A tradition of thinking about learning — not a single method

Our approach did not emerge from one programme or theory. It has developed over decades, shaped by classroom practice and a long tradition of educational thinking that focuses on how learning becomes possible, not just how it is delivered.

Learning as development, not delivery

My earliest formal training, beginning in the 1970s, was grounded in Jean Piaget’s work on how children actively construct understanding. Piaget showed that learning develops through stages of readiness, experience, and exploration — not through passive instruction. While we no longer follow rigid stage models, this insight remains central: learning must meet the learner where they are developmentally.

Learning through play, relationship, and meaning

A strong early influence came from a mentor trained in the Froebel tradition. Froebel, founder of the kindergarten movement, believed that play is a serious form of learning and that curiosity, movement, and joy support understanding.

This tradition still informs how we introduce learning gently, reduce pressure, and allow understanding to grow before demanding performance.

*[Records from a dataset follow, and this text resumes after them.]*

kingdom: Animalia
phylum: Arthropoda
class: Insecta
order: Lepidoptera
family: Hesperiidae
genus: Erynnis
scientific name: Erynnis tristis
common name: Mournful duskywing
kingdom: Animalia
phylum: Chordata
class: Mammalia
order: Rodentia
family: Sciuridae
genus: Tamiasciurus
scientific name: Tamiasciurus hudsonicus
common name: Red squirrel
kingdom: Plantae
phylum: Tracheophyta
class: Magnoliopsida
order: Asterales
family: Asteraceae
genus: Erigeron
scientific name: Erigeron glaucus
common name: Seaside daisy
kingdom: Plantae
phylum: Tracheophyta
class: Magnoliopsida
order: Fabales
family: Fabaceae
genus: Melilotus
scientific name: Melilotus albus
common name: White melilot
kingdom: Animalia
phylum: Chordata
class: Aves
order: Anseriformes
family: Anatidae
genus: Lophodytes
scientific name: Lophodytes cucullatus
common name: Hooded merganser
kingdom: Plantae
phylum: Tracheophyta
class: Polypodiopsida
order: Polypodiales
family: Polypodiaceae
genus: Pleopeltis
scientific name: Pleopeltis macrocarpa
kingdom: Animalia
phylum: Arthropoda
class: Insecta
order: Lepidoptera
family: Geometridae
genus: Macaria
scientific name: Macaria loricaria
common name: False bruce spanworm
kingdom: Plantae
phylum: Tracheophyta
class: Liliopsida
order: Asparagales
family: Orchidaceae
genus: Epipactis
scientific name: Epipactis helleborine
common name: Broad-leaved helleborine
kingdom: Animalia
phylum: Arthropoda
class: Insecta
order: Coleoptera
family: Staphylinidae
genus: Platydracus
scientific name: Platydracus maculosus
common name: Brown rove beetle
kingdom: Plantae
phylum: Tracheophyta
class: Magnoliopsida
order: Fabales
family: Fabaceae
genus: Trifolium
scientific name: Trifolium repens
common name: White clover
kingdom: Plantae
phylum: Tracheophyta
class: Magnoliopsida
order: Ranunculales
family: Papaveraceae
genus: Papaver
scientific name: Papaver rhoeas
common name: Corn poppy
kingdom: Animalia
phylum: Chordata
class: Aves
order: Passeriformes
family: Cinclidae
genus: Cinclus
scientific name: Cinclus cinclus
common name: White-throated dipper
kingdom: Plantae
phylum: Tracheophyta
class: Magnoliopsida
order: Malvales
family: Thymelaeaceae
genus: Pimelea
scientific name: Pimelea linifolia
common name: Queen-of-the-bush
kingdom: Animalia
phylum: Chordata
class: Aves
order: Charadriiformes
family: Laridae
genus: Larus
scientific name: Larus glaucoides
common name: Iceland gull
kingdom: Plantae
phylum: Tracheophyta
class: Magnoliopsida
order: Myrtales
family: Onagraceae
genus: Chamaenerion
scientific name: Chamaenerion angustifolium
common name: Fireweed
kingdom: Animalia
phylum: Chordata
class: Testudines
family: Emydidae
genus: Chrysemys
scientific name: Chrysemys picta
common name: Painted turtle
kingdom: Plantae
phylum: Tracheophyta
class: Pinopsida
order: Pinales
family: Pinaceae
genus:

Learning with support, not pressure

Our work closely reflects Vygotsky’s idea of the Zone of Proximal Development: learning happens best when a learner is supported just beyond what they can do alone.

In practice, this means modelling first, scaffolding tasks, and gradually reducing support — rather than pushing children to perform before they are ready.

Freedom within structure

Progressive educators such as A.S. Neill and John Dewey made an important distinction between freedom and licence. Freedom in learning means choice within meaningful structure — not the absence of guidance.

Our work reflects this balance: learning is structured, purposeful, and humane, without being rigid or punitive.

Thinking can be taught

Reuven Feuerstein’s work introduced a powerful idea: thinking processes are not fixed and can be developed through guided mediation.

We do not use Feuerstein’s programmes wholesale. What we retain is the belief that learners can change how they approach tasks — especially when they have previously been underestimated.

A holistic view of learning and overload

Another important influence has been the work of Judith Bluestone, whose holistic perspective encouraged practitioners to look beyond single-cause explanations for learning difficulty.

Her contribution was a shift in perspective: understanding how sensory, emotional, physical, and environmental factors interact to affect learning access. We draw on this lens carefully, alongside established educational and cognitive research.

The person comes first

Running through all of these influences is a person-centred ethic rooted in Carl Rogers’ work. Emotional safety, trust, and respect are not optional extras — they are foundational to learning.

What this means for your child

Taken together, these influences lead to an approach that is:
  • Developmentally informed
  • Supportive rather than punitive
  • Structured without being rigid
  • Respectful of neurodevelopmental differences
  • Focused on access before performance

We do not follow one programme. We ask one question:
What does this learner need, right now, to learn well?